Его пьянство не встречало осуждения. Араты вообще очень спокойно относятся к такому поведению. Они не видят в пьянстве ничего плохого. Во время нашей дневной остановки какой-то несомненный пьяница ввалился в дверь гыра и, шатаясь, присоединился к нашему кругу. Он был так пьян, что стоять уже не мог, и тяжело бухнулся на пол, перевел дух, пристально всматриваясь в пришельцев, и встрял в разговор. Все его внимательно слушали и терпеливо отвечали на вопросы, даже если он повторял те по три-четыре раза. Никто не пытался выпроводить его или заставить замолчать. «Он пьян еще с ночи, — тихо сказал мне Док. — Похоже они с друзьями выпивают регулярно, они пьяны почти все время». Наш Пьяница обрел родственную душу. Когда мы покинули этот гыр и продолжили путь, он исчез. Его завлекли в другой шатер, и он примкнул к очередному распитию архи. Через полчаса он, едва в сознании, нагнал нас на одной из наших лошадей. Док сказал, что беспокоиться за него не нужно — монгол, пьяный или трезвый, в седле удержится всегда, а лошади все равно. «Вполне обычное дело, если два монгола возвращаются домой за 10 миль, после посиделок в гостях, держась друг за друга, чтобы не упасть, в то время как лошади скачут в потемках бок о бок».
Бедному Доку не повезло. Он отправился с нами как переводчик, на тот момент он лучше всех подходил на эту работу. Но по своим привычкам и предпочтениям он был городским жителем и неважным наездником. Поэтому он больше всех страдал от усталости, неудобных седел и прочих «прелестей» дороги и полевых стоянок. Хуже всего, что в заросшей цветами местности, где ветер носил пыльцу, до крайности обострилась его сенная лихорадка. Слезы целый день бежали из его глаз. Он непрестанно сморкался в огромные платки, нос его распух и покраснел. Глядя на него, было невозможно удержаться от жалости — и от восхищения. Его энтузиазм не иссякал, он был счастлив, что может познакомиться с обычаями монголов. В пути он пытался защитить измученный нос белой медицинской маской, которая вместе с серой шляпой делала его похожим на бродягу-неудачника с Дикого Запада.

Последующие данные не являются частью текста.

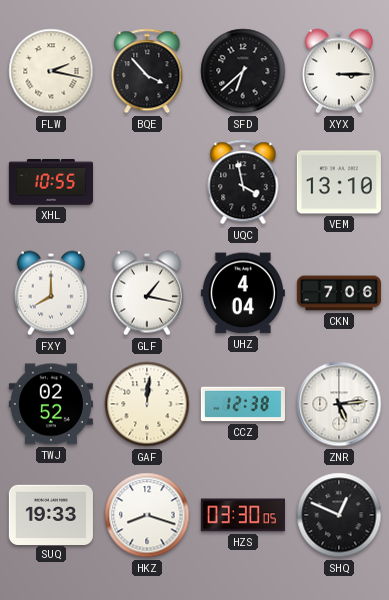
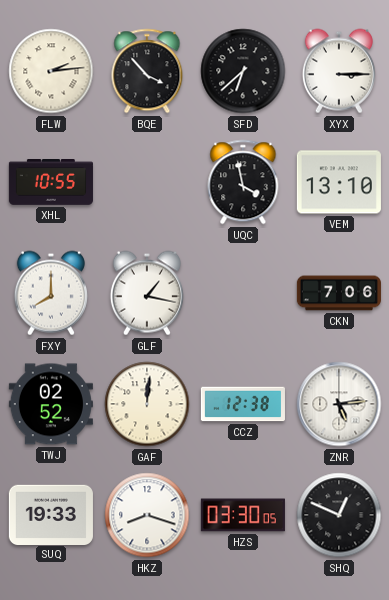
FLW: 2:17 -> 2:14
UHZ: 4:04 -> none
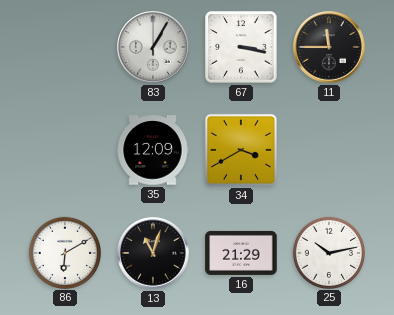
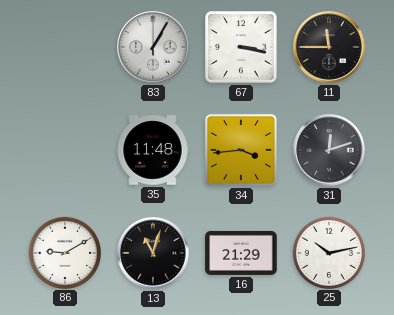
35: 12:09 -> 11:48
34: 3:40 -> 3:44
31: none -> 12:12
86: 6:10 -> 9:10
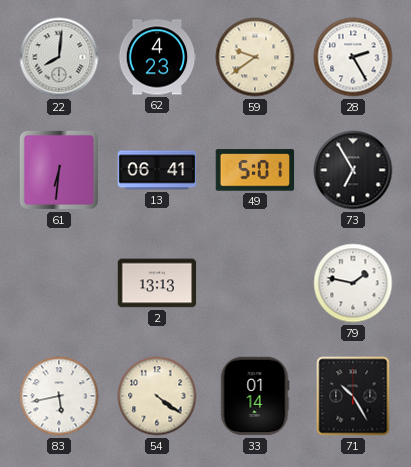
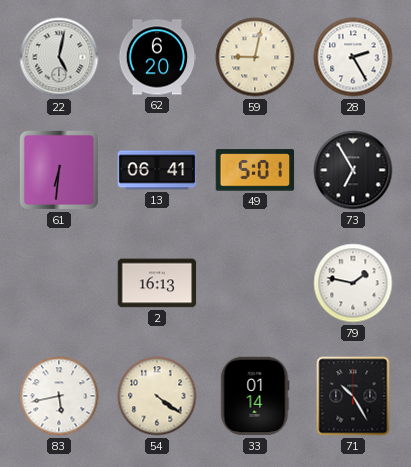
22: 8:01 -> 5:02
62: 4:23 -> 6:20
59: 9:39 -> 9:02
2: 13:13 -> 16:13
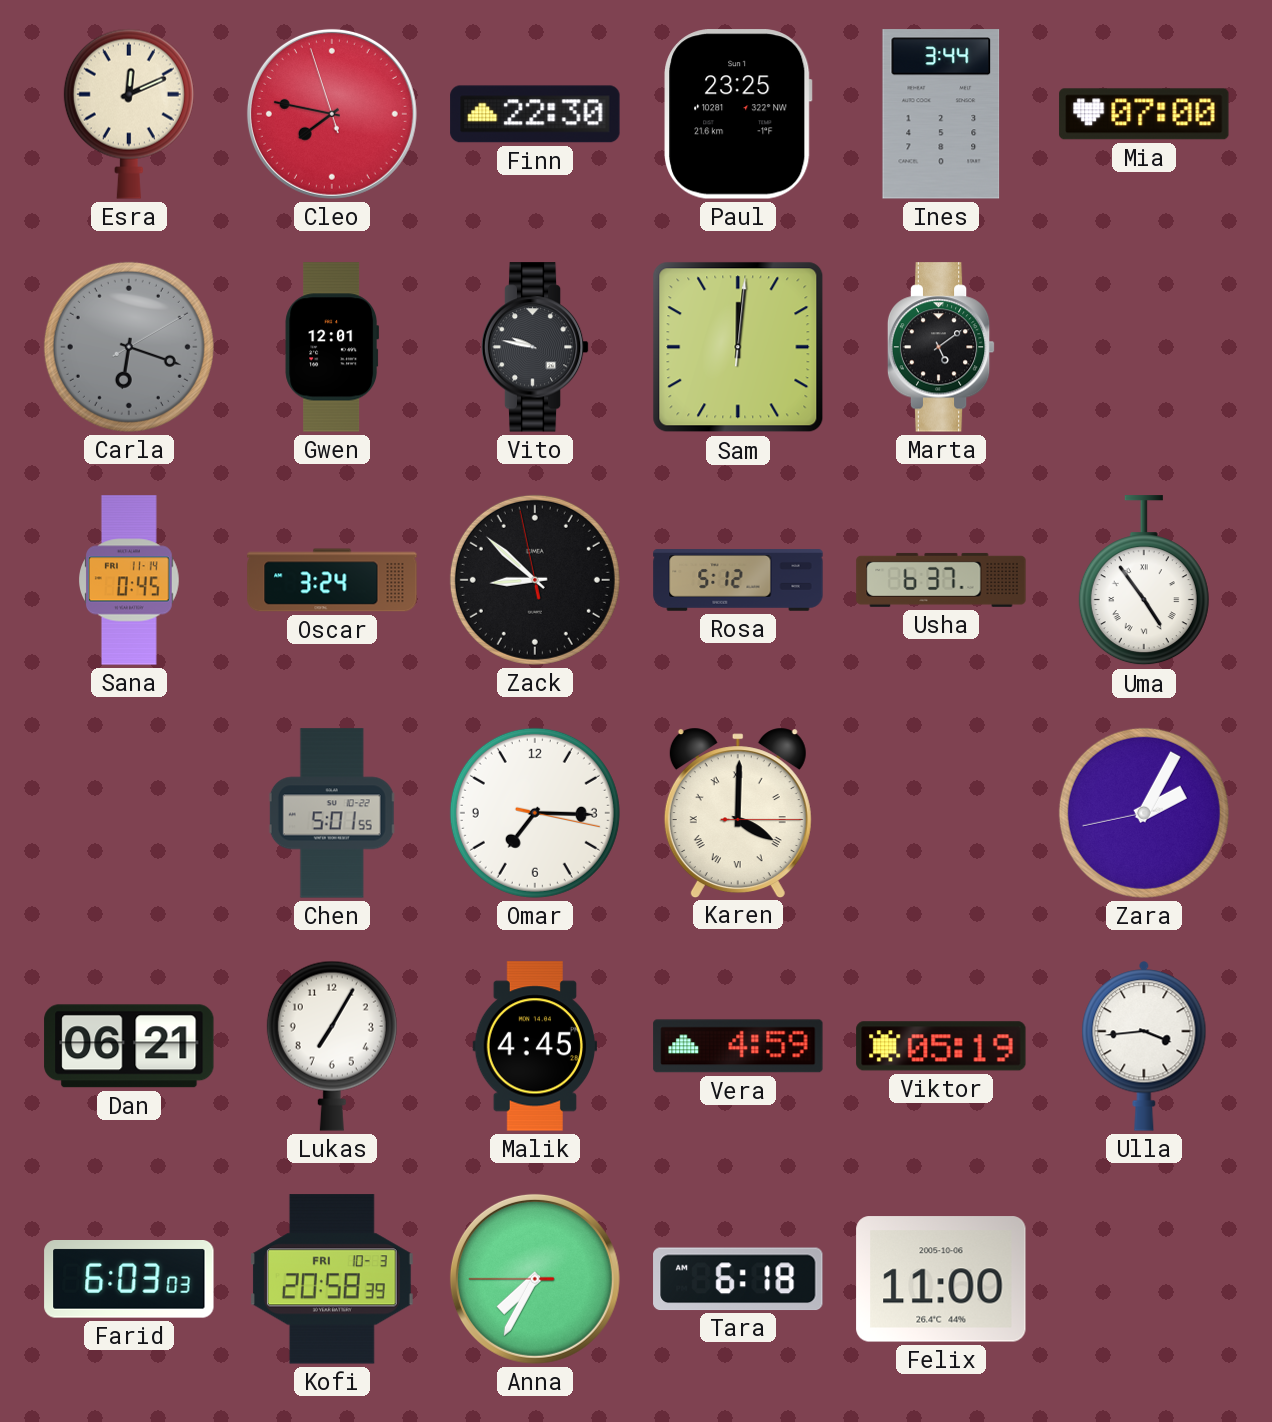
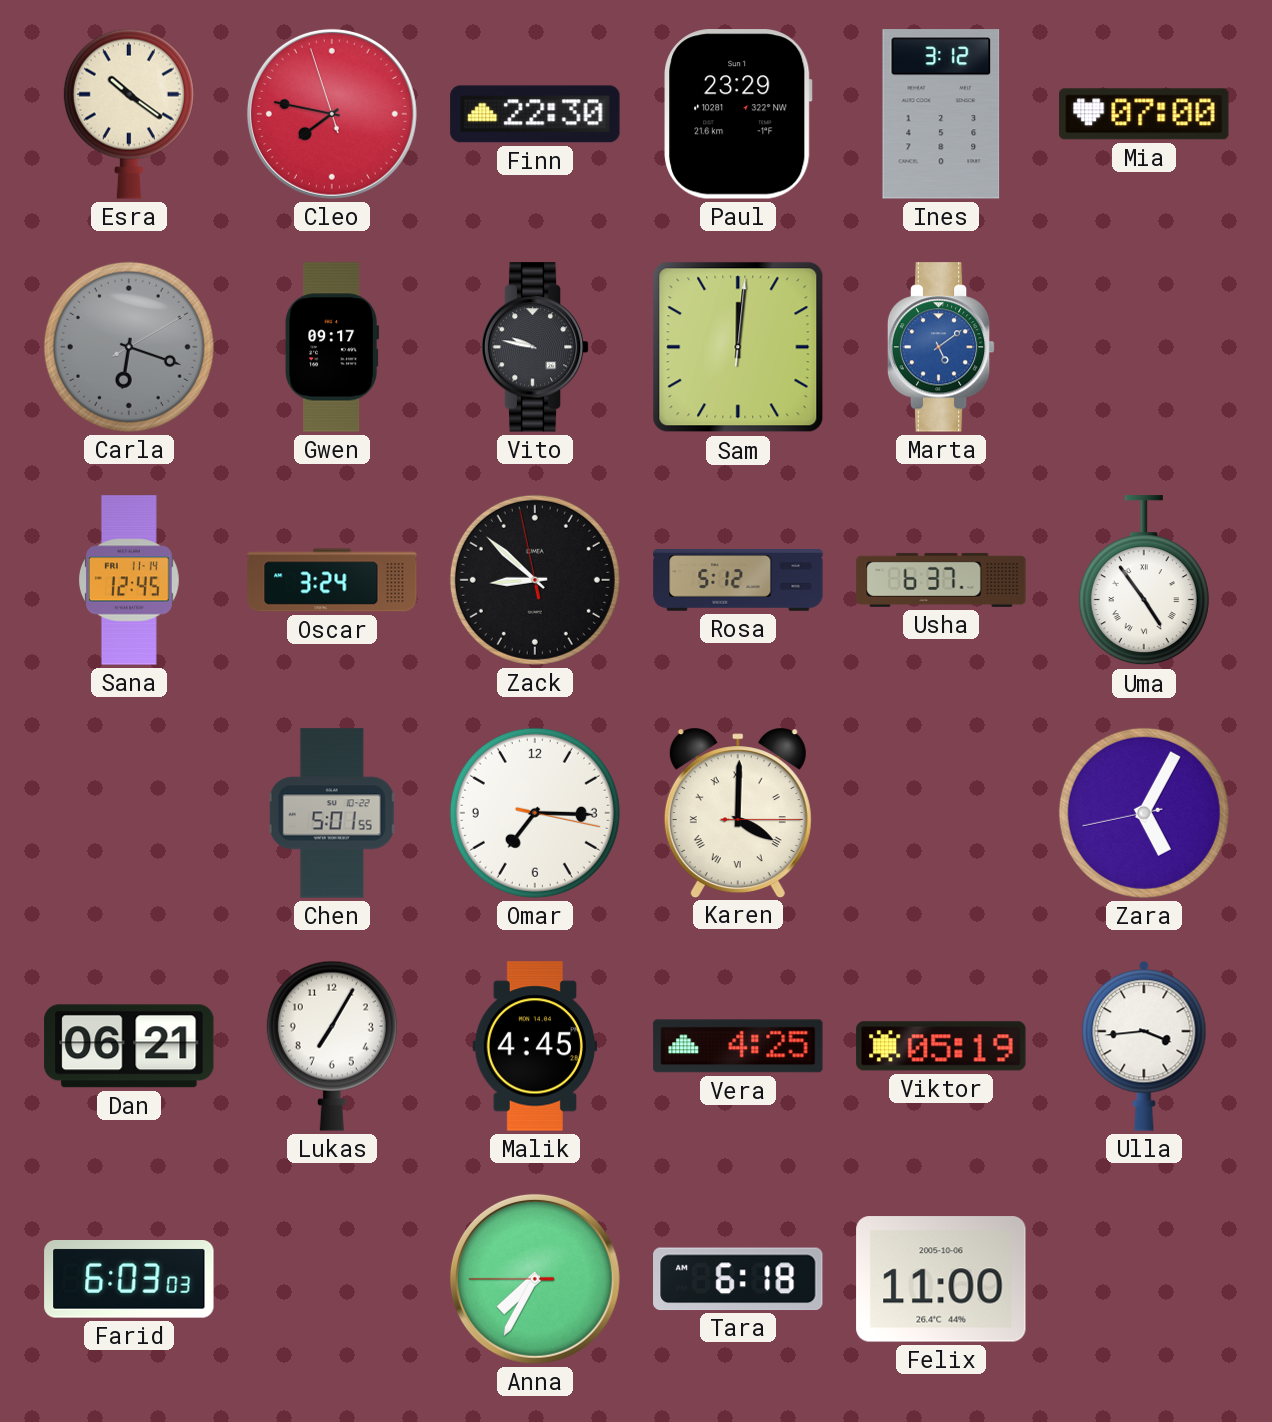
Esra: 12:11 -> 10:21
Paul: 23:25 -> 23:29
Ines: 3:44 -> 3:12
Gwen: 12:01 -> 09:17
Marta dial: black -> blue
Sana: 0:45 -> 12:45
Zara: 2:04 -> 5:04
Vera: 4:59 -> 4:25
Kofi: 20:58 -> none
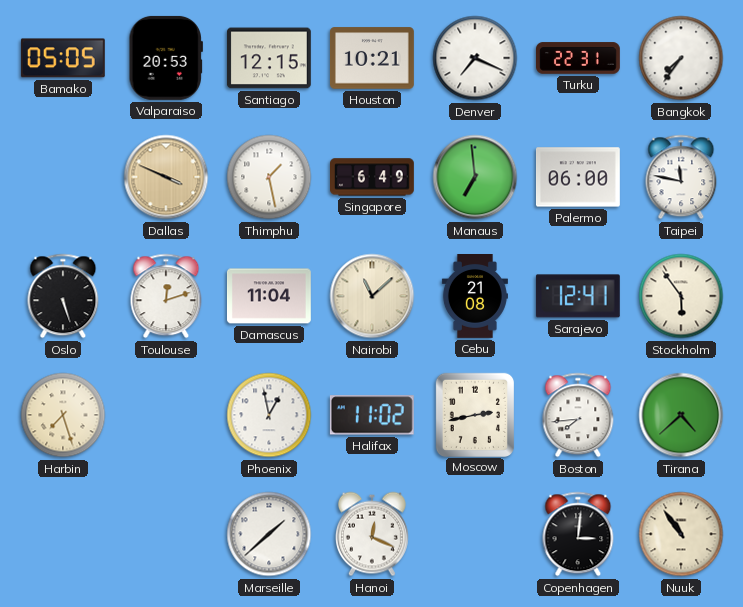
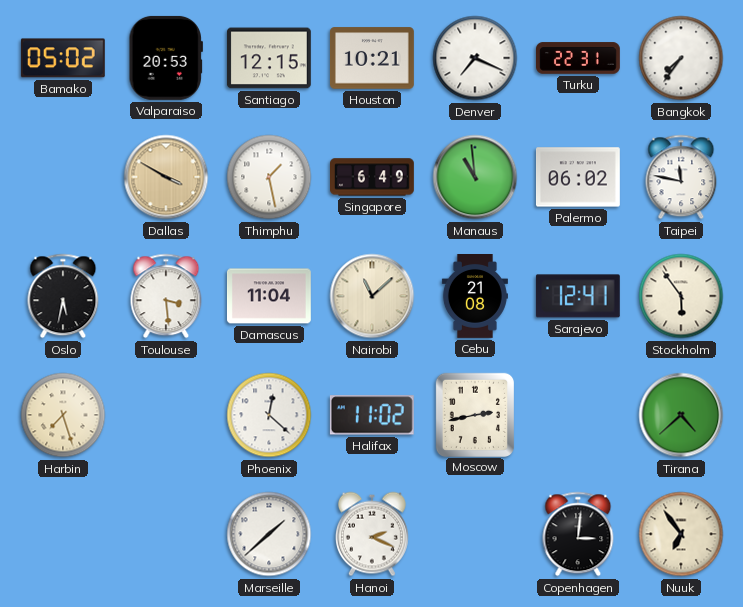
Bamako: 05:05 -> 05:02
Dallas: 3:49 -> 3:50
Manaus: 6:59 -> 10:59
Palermo: 06:00 -> 06:02
Oslo: 5:27 -> 5:32
Toulouse: 12:12 -> 3:29
Phoenix: 12:58 -> 12:22
Boston: 7:44 -> none
Hanoi: 12:19 -> 2:19
Nuuk: 10:54 -> 6:54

Теперь численность нашей команды стала постоянной — Герела мы не увидим до самого возвращения в Улан-Батор. Остались Ариунболд, который дал интервью журналисту ТАСС и вернулся, Байяр, Делгер, Док, Пол, я и двое проводников, выделенных для этого сектора — Пьяница и Тихий. Ариунболд снова, казалось, не мог находиться рядом со всеми и держался в стороне. Это сулило хоть какое-то облегчение, пока остальные складывали лагерь, готовили еду и так далее.
Пять подаренных нам лошадей вид имели весьма потрепанный. Мы редко на них ехали и даже как вьючных использовали редко, чтобы не перегружать. «Не волнуйся, мы хоть всю дорогу можем ехать на лошадях табунщиков, — цинично сказал Ариунболд. — Если их лошади падут, это не наша проблема». Делгер вел жалкую кучку дареных коней медленно, покрикивая, посвистывая и подгоняя их длинным прутом, который срезал в лесу. Я начал сомневаться, что они способны пройти остаток пути, даже если их не подгонять. Все были старыми и слабыми, а худшие из них, казалось, не в силах пройти ни шага.